Using immersive video to enhance simulated practice for health and social care students

Simulated clinical experiences have been increasingly developed to provide authentic learning opportunities for students undertaking Health and Social care programmes. This can be helpful where clinical placements are limited, for example in highly popular programmes; but it also mitigates risks by providing a safe space for skills and knowledge to be developed and accumulated through immersion, reflection, feedback and practice. Despite numerous advantages of using virtual reality learning environments in healthcare education there is a limited evidence base thus far on its integration and impact on the student humanising the lived experience of mental health service users. With this in mind, a project was created to explore the use of immersive video to help bring to life the experience of a mental health patient and different points of their journey within the healthcare system.

This was achieved by creating point of view (POV) video content ranging from standard video footage to virtual reality achieved through 360 videos, where providing the students with agency over their viewpoint they would be able to deeply consider how this experience would be for a patient entering this environment. Subject matter experts including health care practitioners, Experts by Experience (ex-patients) and academic staff created the video scripts, played parts in the video and helped to shape the delivery of this to students, ensuring an authentic patient case study. It contained several layers of learning, allowing students to identify how the person would feel in the situation, the practices that were good and bad as well as the nuances, which might be small but could, have a significant effect on the patient’s experience. Sustainability was built into the video design by ensuring the patient was generic. Referring to them as ‘Sam’ could mean they were either male or female and as no details were included of the reason Sam was entering the health care system, this meant different scenarios could be applied to the videos helping to change the way students analysed, evaluated and applied the practice seen.
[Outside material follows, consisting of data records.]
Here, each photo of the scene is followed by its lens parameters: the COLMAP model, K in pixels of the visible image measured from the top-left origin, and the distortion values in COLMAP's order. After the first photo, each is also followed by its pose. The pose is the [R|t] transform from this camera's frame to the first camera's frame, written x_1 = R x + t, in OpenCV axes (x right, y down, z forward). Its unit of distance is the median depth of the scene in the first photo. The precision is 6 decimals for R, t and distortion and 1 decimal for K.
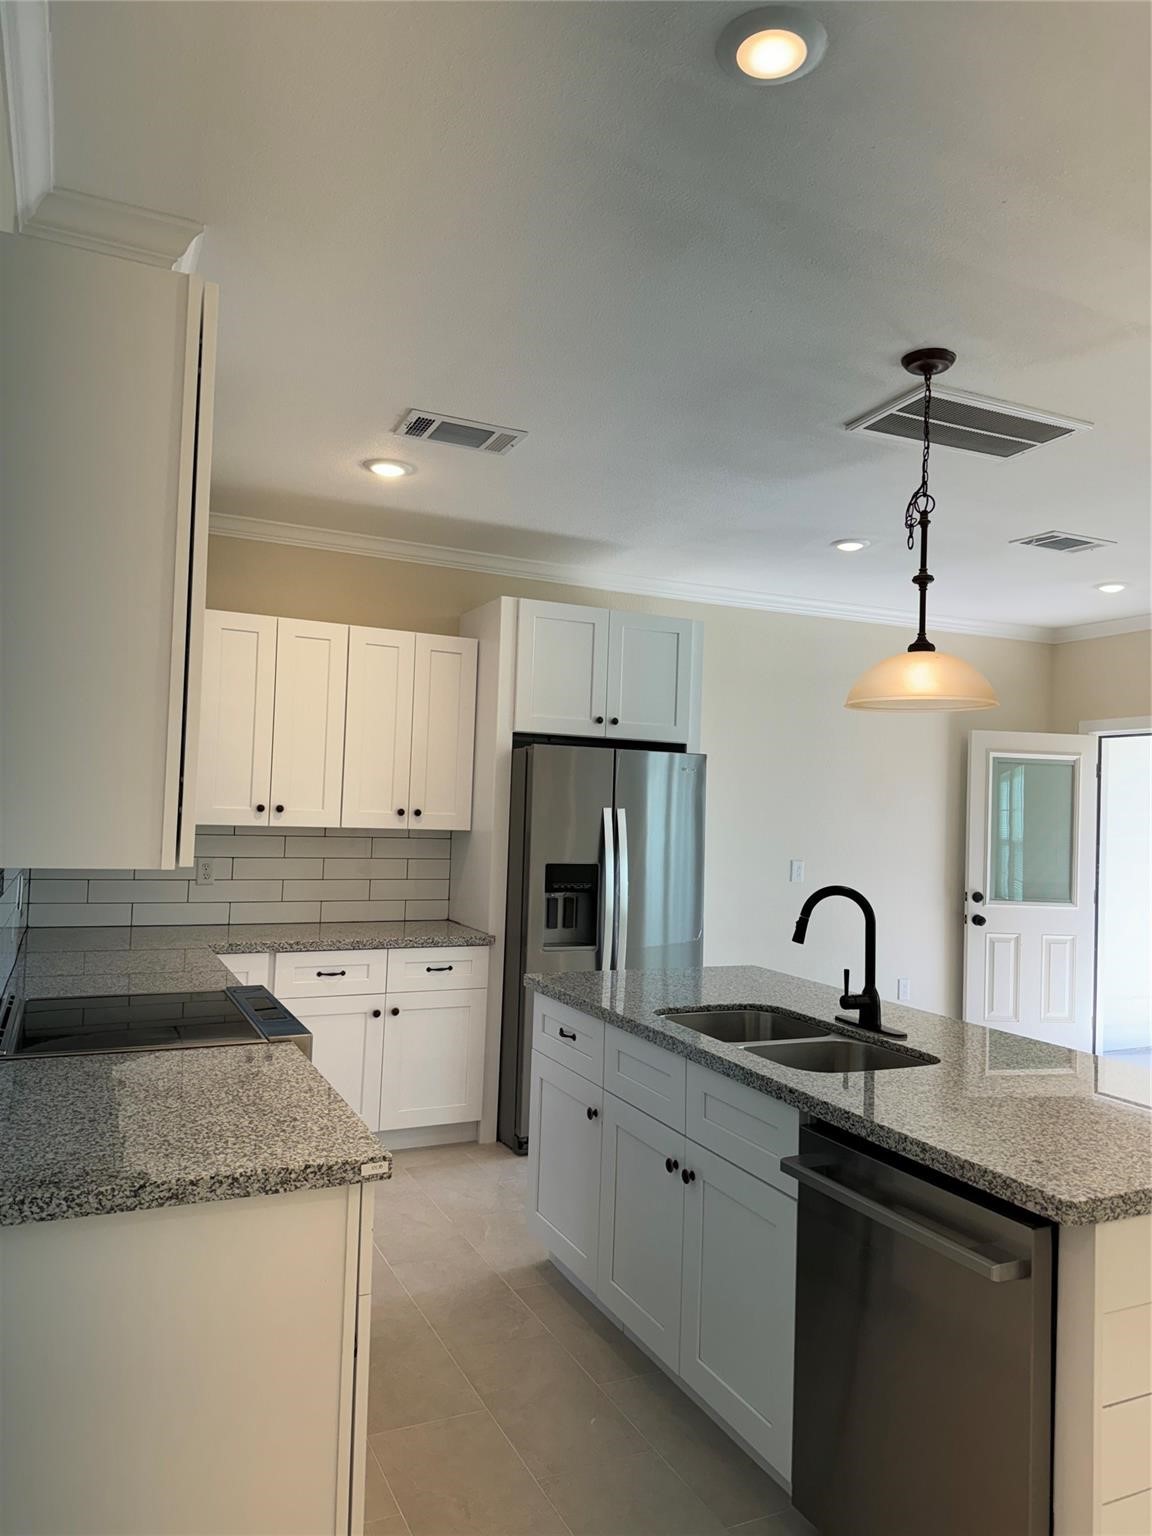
lens RADIAL K [[1068.6, 0, 576.0], [0, 1068.6, 768.0], [0, 0, 1]] dist [0.137047, -0.192702]
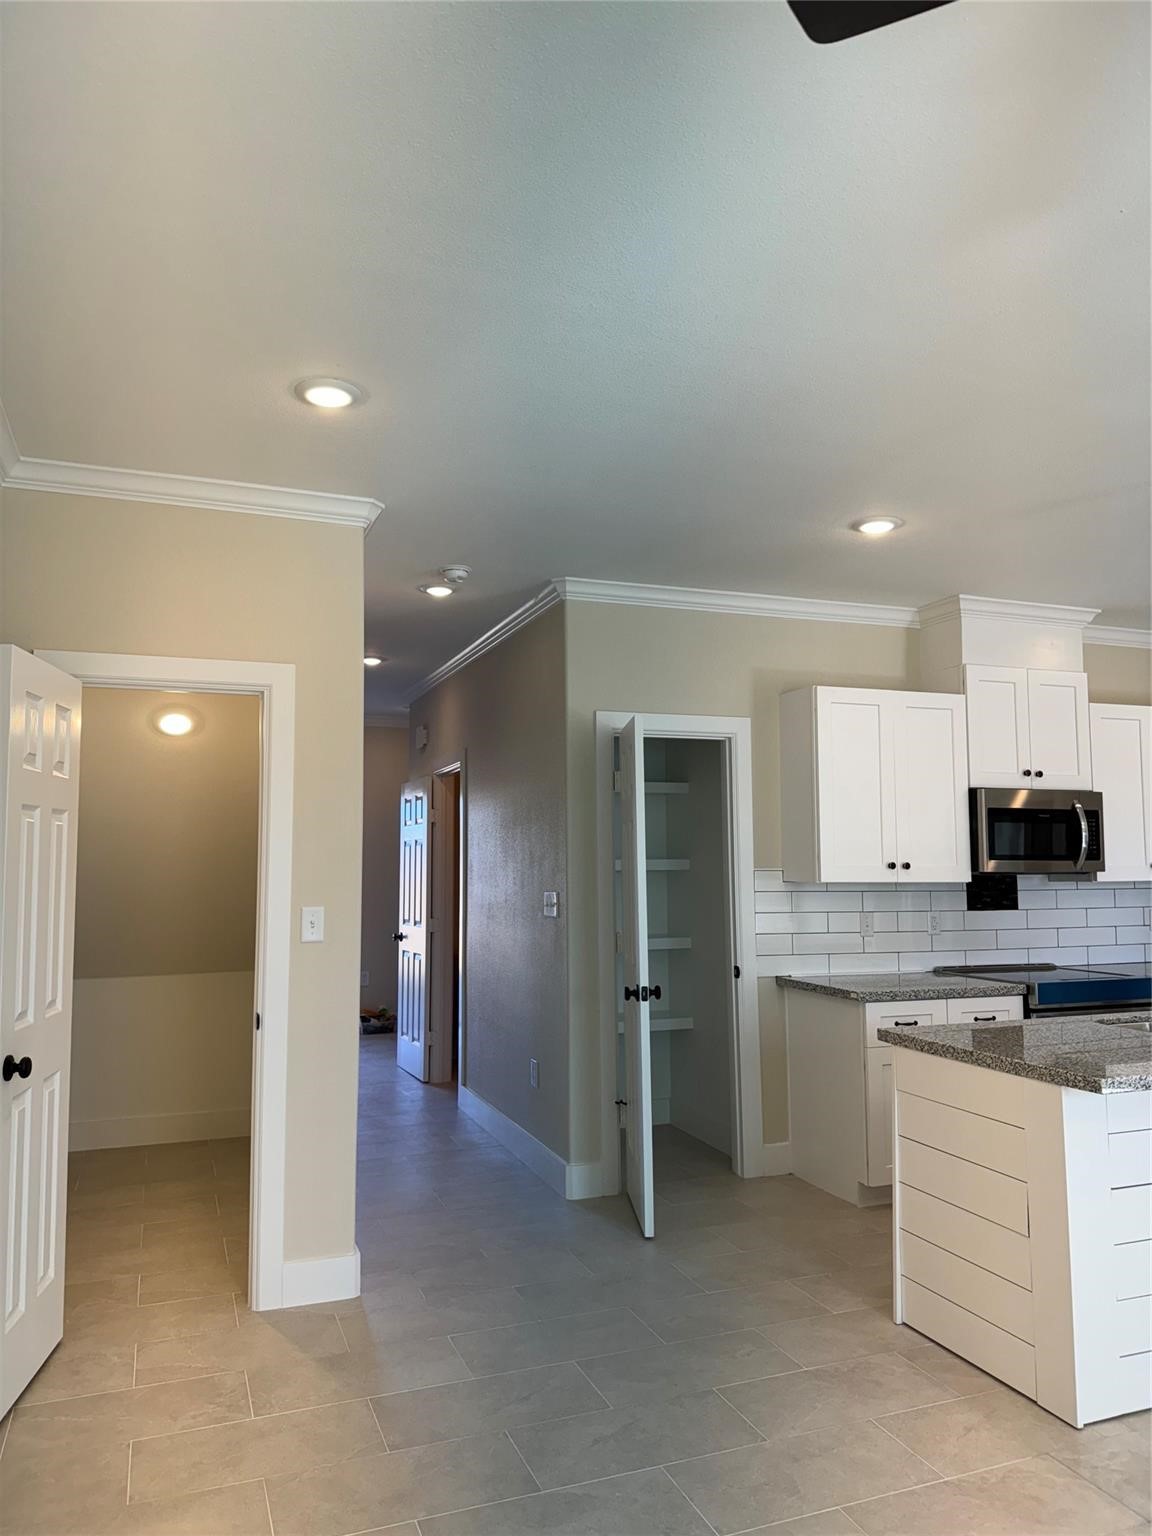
lens RADIAL K [[1068.6, 0, 576.0], [0, 1068.6, 768.0], [0, 0, 1]] dist [0.137047, -0.192702]
pose [[-0.081235, -0.120141, -0.989428, 1.006802], [0.042814, 0.991372, -0.123893, 0.043696], [0.995775, -0.052426, -0.075390, 0.214156]]
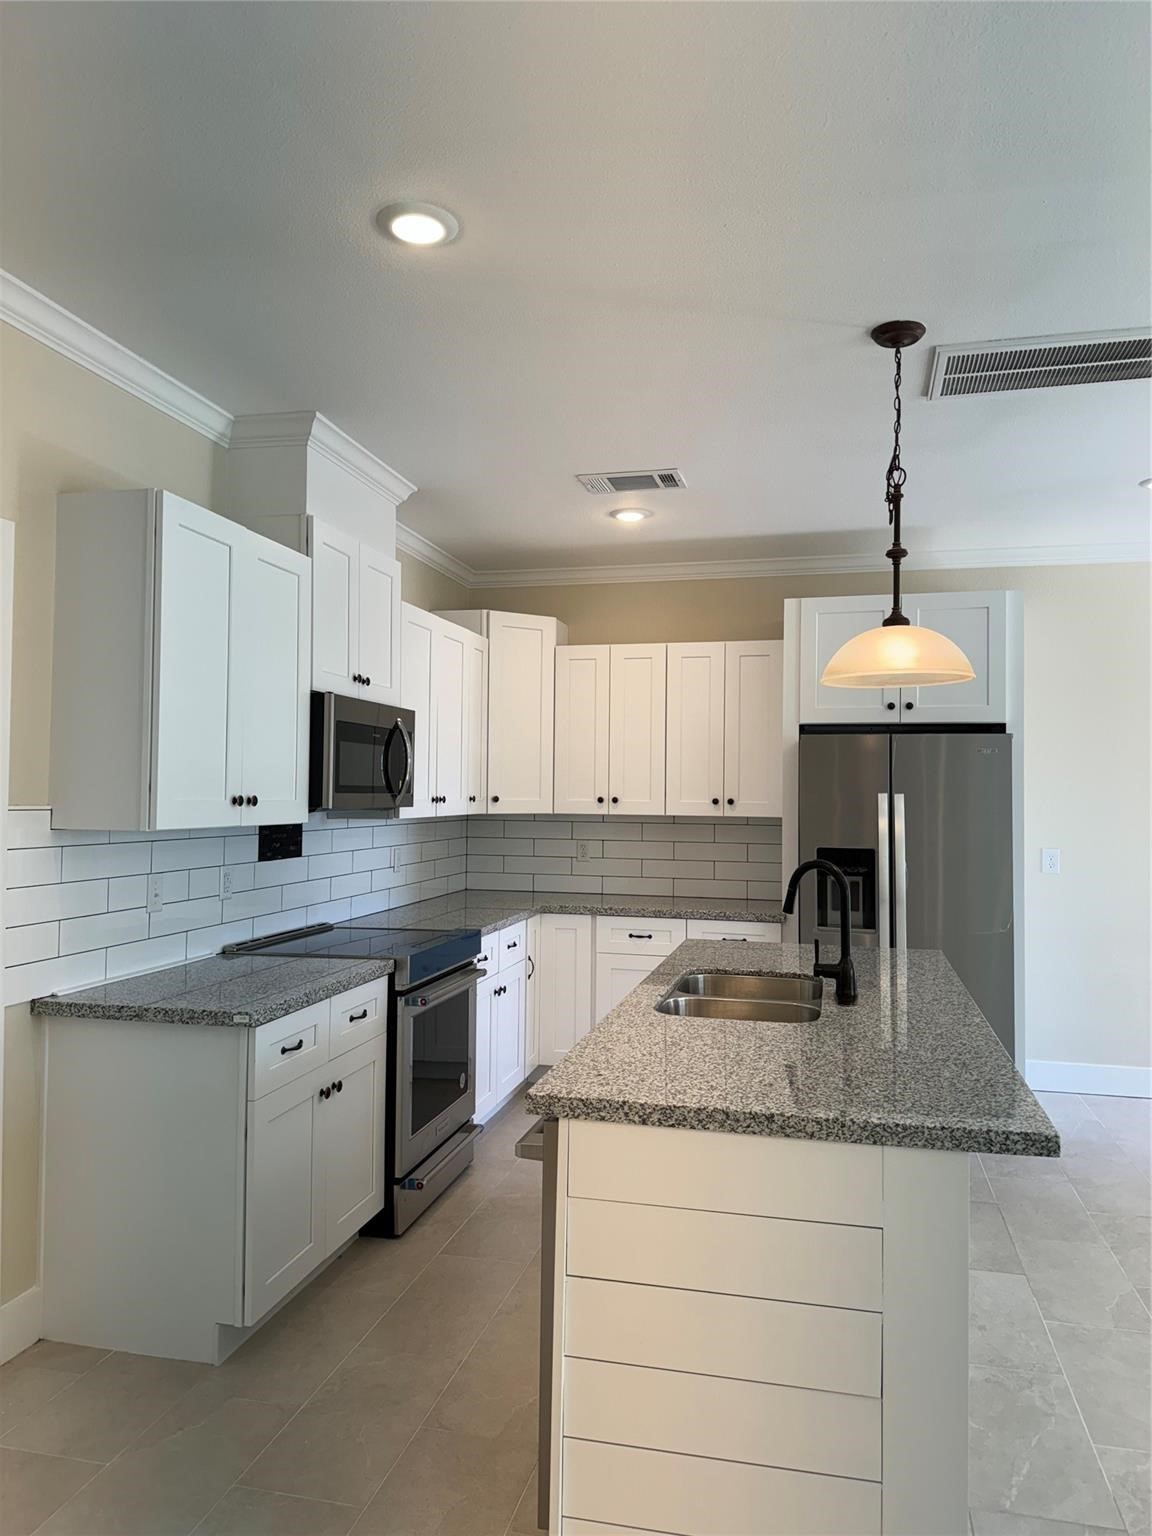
lens RADIAL K [[1068.6, 0, 576.0], [0, 1068.6, 768.0], [0, 0, 1]] dist [0.137047, -0.192702]
pose [[0.777345, -0.039755, -0.627817, 0.475236], [0.041272, 0.999074, -0.012163, 0.014620], [0.627719, -0.016457, 0.778266, 0.026904]]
The presentation will provide details of the whole production process, helping attendees to understand how the different types of video were designed, directed, filmed and delivered to students ensuring an authentic learning experience. This will include the technical details of the cameras used, what platform the videos were delivered on, how the students viewed the videos within the classroom and the advantages and disadvantages to using these approaches. The results of the evaluation carried out with students to understand their experience of the videos and the impact this had on their learning will also be discussed. The presentation will conclude with an explanation of where we would like to go next with this project, with use of the videos helping to support inter-professional learning across health disciplines, the development of further video case studies utilising immersive video and research into the impact this has on students learning.